### READING PASSAGE
>>

Now, a new generation of podcasters is crossing over. (Plenty of established podcasters, however, have mixed feelings about pivoting to video.) It’s a massive opportunity: Podcasters are still in a relatively good position to both find new audiences on social-media platforms and to meaningfully hold onto them as subscribers or paid patrons elsewhere. But if the independent ecosystem starts to wither and platform growth becomes the only viable way to build and reach an audience, podcasters will become, in material terms, more like YouTubers, TikTokers, and other influencers. They’ll be working not just in a new medium, but at the mercy of the platforms.

<<

### THINGS TO DO
[1] List the kinds of creators that the podcasting passage says podcasters will become more like.
[2] Rewrite the podcasting passage from "Now, a new generation" to "of the platforms.", putting "tech companies" in place of "platforms".

### SOURCE MATERIAL
>>

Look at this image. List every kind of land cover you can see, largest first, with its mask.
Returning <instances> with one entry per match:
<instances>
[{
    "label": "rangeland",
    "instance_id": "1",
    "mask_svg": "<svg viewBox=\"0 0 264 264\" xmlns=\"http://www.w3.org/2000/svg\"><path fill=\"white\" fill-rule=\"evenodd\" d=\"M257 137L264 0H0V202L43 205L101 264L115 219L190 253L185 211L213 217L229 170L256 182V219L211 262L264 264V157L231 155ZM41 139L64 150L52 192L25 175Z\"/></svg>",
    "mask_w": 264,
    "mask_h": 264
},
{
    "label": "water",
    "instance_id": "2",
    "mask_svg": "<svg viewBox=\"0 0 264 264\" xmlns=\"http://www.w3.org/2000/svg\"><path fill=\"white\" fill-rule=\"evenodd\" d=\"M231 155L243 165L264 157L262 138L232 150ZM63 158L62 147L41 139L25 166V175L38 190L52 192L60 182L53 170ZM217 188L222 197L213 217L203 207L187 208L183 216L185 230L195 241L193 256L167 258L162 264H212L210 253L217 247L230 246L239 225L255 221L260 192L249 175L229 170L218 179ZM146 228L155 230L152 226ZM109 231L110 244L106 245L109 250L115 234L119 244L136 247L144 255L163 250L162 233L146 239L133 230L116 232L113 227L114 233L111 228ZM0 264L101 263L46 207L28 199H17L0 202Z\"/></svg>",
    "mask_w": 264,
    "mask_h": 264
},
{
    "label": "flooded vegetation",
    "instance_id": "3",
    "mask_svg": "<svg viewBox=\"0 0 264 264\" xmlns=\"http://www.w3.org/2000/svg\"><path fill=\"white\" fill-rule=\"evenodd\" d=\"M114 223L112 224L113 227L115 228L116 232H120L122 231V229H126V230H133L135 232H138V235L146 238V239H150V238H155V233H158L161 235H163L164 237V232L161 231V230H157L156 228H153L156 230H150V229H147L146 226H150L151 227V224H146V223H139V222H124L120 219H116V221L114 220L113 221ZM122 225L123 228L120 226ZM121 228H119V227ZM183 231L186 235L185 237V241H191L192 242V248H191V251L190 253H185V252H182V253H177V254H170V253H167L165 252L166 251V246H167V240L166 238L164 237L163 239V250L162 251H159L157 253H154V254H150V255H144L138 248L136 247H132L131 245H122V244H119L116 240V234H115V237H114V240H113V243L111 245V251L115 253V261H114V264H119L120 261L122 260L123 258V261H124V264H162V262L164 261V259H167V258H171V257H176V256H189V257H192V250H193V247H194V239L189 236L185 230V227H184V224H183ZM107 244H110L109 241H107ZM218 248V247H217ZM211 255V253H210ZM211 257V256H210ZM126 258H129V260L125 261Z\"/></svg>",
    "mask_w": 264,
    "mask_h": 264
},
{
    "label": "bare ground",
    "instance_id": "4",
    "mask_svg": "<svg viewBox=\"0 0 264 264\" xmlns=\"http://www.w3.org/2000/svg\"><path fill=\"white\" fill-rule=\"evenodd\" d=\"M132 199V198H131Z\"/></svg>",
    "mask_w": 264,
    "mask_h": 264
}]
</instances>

<<

### YOUR WRITTEN ANSWERS
[1] YouTubers, TikTokers, and other influencers

[2]
Now, a new generation of podcasters is crossing over. (Plenty of established podcasters, however, have mixed feelings about pivoting to video.) It’s a massive opportunity: Podcasters are still in a relatively good position to both find new audiences on social-media tech companies and to meaningfully hold onto them as subscribers or paid patrons elsewhere. But if the independent ecosystem starts to wither and platform growth becomes the only viable way to build and reach an audience, podcasters will become, in material terms, more like YouTubers, TikTokers, and other influencers. They’ll be working not just in a new medium, but at the mercy of the tech companies.